发生这样奇怪的事,想来,何雨柱为了不被别人说闲话,不陷入过多的麻烦中,在四合院的邻居回来之前,把他送走,又大刀阔斧锯了树,烧了果子,也是能理解的。
只是,他这心智太厉害了。
手段也硬。
他丝毫没有犹豫。
即便那树上长的不是树舌扁灵芝,而是树舌菇,拉到黑市上去卖,也能换到不少钱。
他竟说砍就给砍了。
“罢了罢了。”
邓望远泄气的摇头,坐到沙发上。
“看来是我那位老友和这样的宝贝没缘分。”
“可怜他被病痛折磨,一天到晚咳得死去活来的。”
看邓望远脸色实在不好。
何雨柱淡淡笑开。
昨天下午给邓望远摘树舌扁灵芝时,他刻意多摘了几朵。
本想全部送给邓望远,但因为他没收钱,邓望远很不好意思,只带了两朵回去。
如今,剩下那几朵还在他屋的桌上放着。
“邓厂长不用这么着急。”
听何雨柱这么说,邓望远心中立刻燃起希望。
目光灼灼的望着他。
激动的声音打颤。
“这是什么意思,你没有把树上的果子烧尽,还留了些吗?”
何雨柱淡笑:“不是您说,要拿回去试试,如果效果好,您还要再来找我?”
“就因着您这句话,我昨天下午动手之前,特地摘了几朵留下,现就放在我家。”
“就怕这东西万一对您有用,您日后找来,再耽误了您的事。”
“您要是不着急,等我下班就回家取东西,给您送过来。”
轧钢厂厂长本来在旁边听得心惊胆战。
看邓望远一副恨铁不成钢,又极其烦躁惋惜的样子。
他还以为,轧钢厂恐怕搭不上华盛这条船了。
没想到,峰回路转,柳暗花明。
何雨柱竟还留了后手。
他心中虽好奇邓望远和何雨柱谈论的树舌扁灵芝究竟有什么神奇效果,却更加知道,树被毁了,果子被烧了,那就是在宝贝的东西,也轮不到他身上了。

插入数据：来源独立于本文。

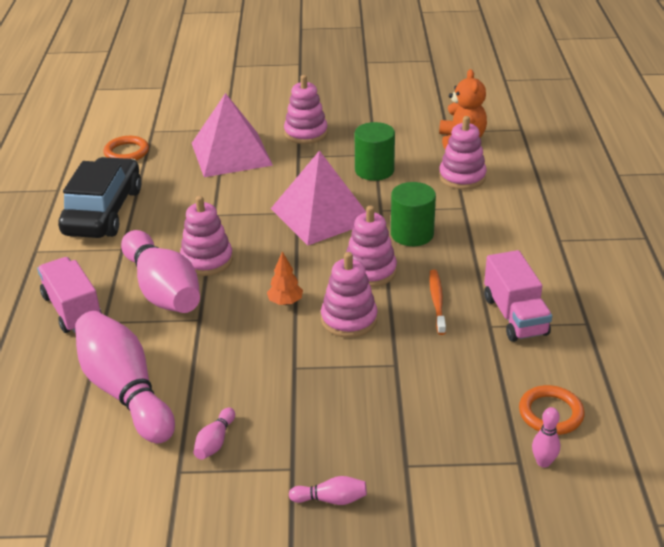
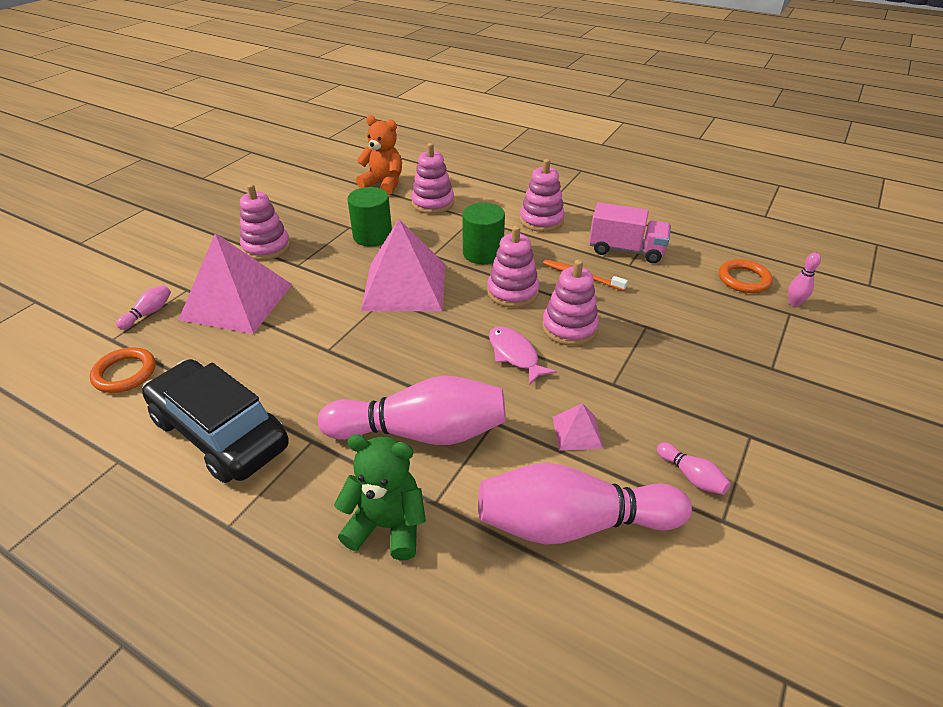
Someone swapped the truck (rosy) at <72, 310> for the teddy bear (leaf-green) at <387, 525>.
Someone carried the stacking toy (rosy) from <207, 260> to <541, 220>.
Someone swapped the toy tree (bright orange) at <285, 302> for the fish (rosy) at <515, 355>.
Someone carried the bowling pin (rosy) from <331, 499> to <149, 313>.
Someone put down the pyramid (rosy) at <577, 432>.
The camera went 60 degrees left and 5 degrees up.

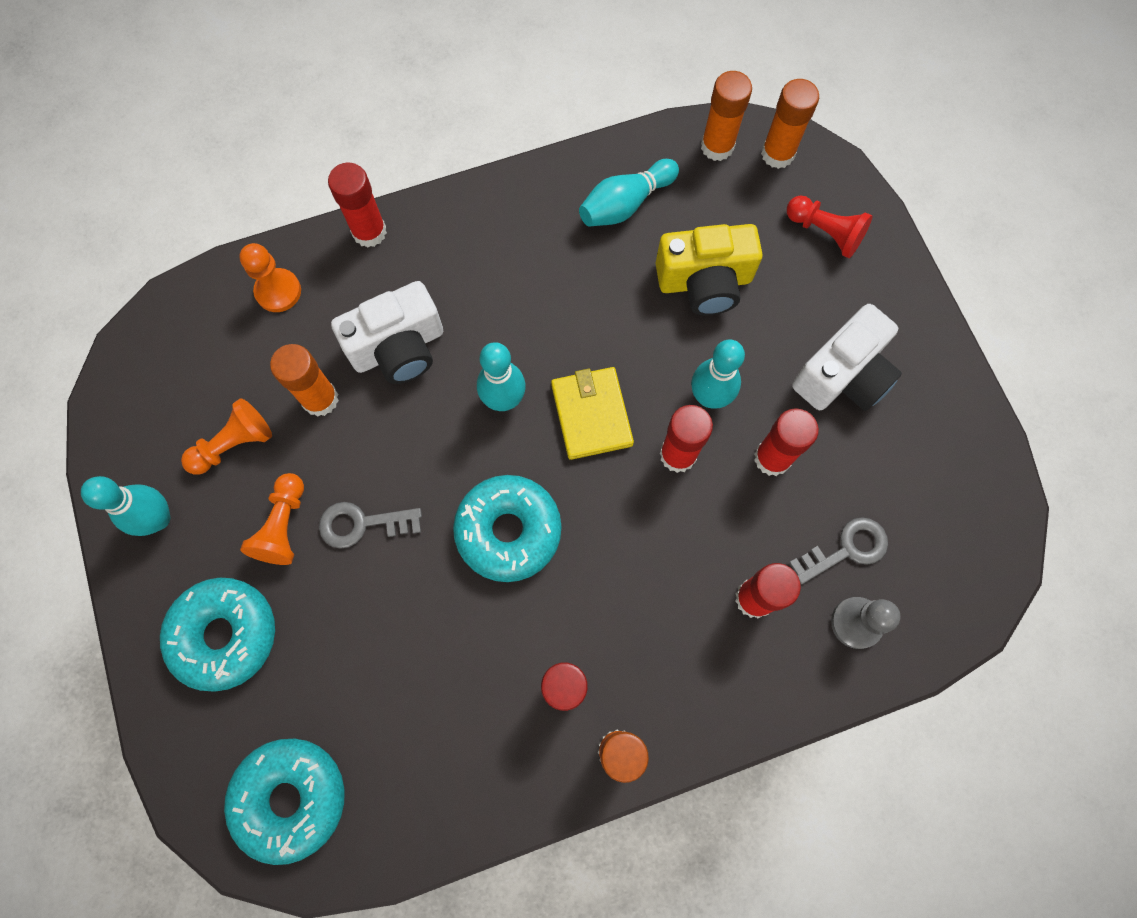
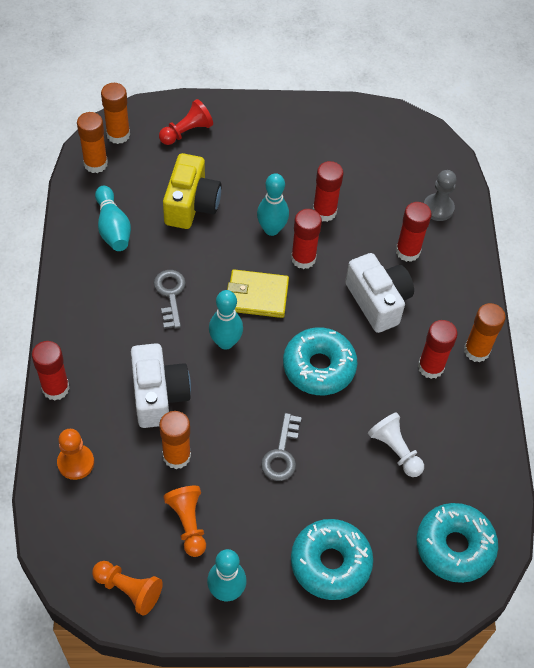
Someone carried the pawn (bright orange) from <284, 526> to <129, 589>.
Someone carried the key (ash-grey) from <846, 549> to <170, 295>.
Someone carried the camera (pure white) from <842, 375> to <378, 301>.
Someone put down the pawn (pure white) at <395, 450>.
The camera went 75 degrees left and 15 degrees down.

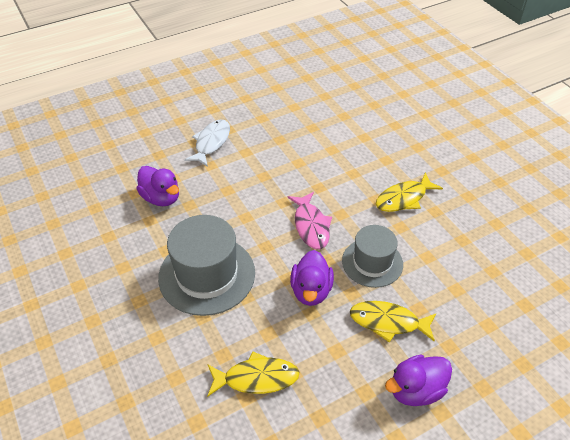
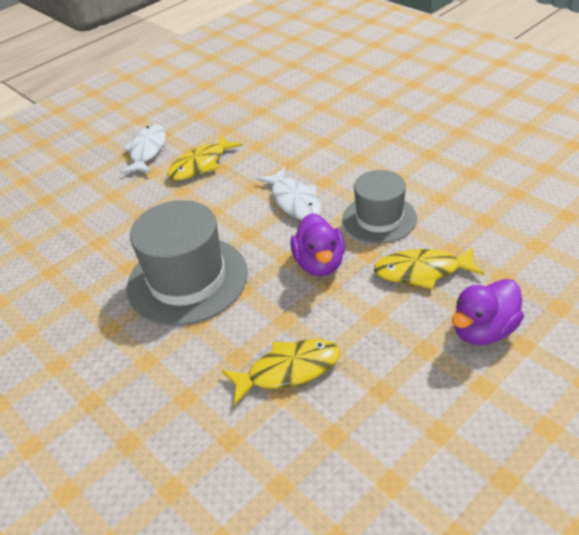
Someone took away the rubber duck (purple) at <161, 198>.
Someone repainted the fish (rosy) at <311, 226>, which became the fish (pure white) at <294, 201>.
Someone carried the fish (golden) from <403, 198> to <200, 165>.
The camera went 10 degrees left and 5 degrees down.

与其过问这些非己之物,不如使使劲,让轧钢厂搭华盛的船,搭的在稳当些。
“柱子,你这说的是什么话?”
“厨房那么多小师傅,只需要按照以往的惯例,把工人们的早饭准备出来就行,哪里需要你盯着。”
“我看你也不用等到下班,现在就回去,给邓厂长把那东西取来。”
何雨柱惊讶。
没想到,厂长已经这么迫不及待了。
他肯定很怕惹邓望远生出一点点不满。
邓望远却哈哈大笑。
“不急不急,不必急于一时。”
他又拉住何雨柱的手。
心中欣慰。
他欣慰地倒不是多了,那几朵树舌扁灵芝,而是他觉得何雨柱这个人靠谱。